Member of the Politburo of the Workers' Party of Korea
- General Secretary: Kim Jong Un

Minister of Agriculture

Minister of Heavy Industry

Vice Premier of North Korea
- In office 18 January 2021 – 19 January 2026
- Premier: Kim Tok-hun Pak Thae-song

Personal details
- Born: North Korea
- Citizenship: North Korean
- Party: Workers' Party of Korea

Korean name
- Hangul: 양승호
- RR: Yang Seungho
- MR: Yang Sŭngho

= Yang Sung-ho =

North Korean politician

Yang Sung-ho (양승호) is a North Korean politician. He was a Vice Premier (2021-2026) and a member of the Politburo of the Central Committee of the Workers' Party of Korea (WPK). He served as Minister of Machinery and Industry, replacing Lee Jong Guk and since 2021 is serving as Minister of Agriculture in the North Korean Cabinet.

==Biography==
After working as manager of the Daan Heavy Machinery Federation, he was elected as a candidate (alternate) member for the 7th Central Committee at the 7th Congress of the Workers' Party of Korea (WPK) held on May 9, 2016, and in June of the same year. He was elected as deputy to the 13th convocation of the Supreme People's Assembly. At the 4th Plenary Session of the 7th Party Central Committee held on April 10, 2019, he was re-elected as a candidate for the Party Central Committee. He was appointed Minister of Machinery Industry at the First Session of the 14th Supreme People's Assembly held on April 11 the following day. At the 5th Plenary Meeting of the 7th Party Central Committee held on December 28 of the same year, he was elected as a member of the Party Central Committee. At the 3rd session of the 14th Supreme People's Assembly held on April 12, 2020, he was dismissed as Minister of Machinery Industry and appointed as Vice Premier.
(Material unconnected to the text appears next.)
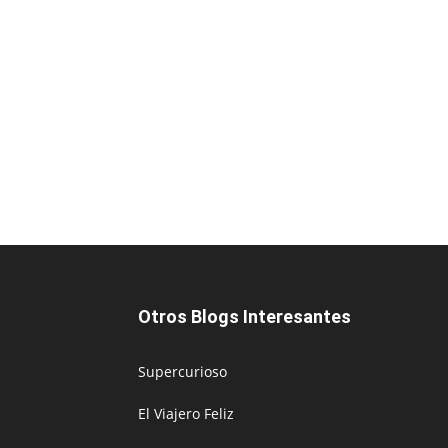
Otros Blogs Interesantes
Supercurioso
El Viajero Feliz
At the 8th Congress of the WPK, which was held from January 5, 2021, he was elected to the Executive Committee of the Congress and re-elected as a member of the 8th Central Committee of the WPK. In 18 January 2021, during 4th SPA Session, was also appointed to the Minister of Agriculture position.

He was publicly dismissed on January 19, 2026, during a speech by WPK General Secretary Kim Jong-un, who said:

"To put it simply, it was like hitching a goat to a cart, an accidental error in our cadre appointment process"... "After all, it's oxen that pull carts, not goats."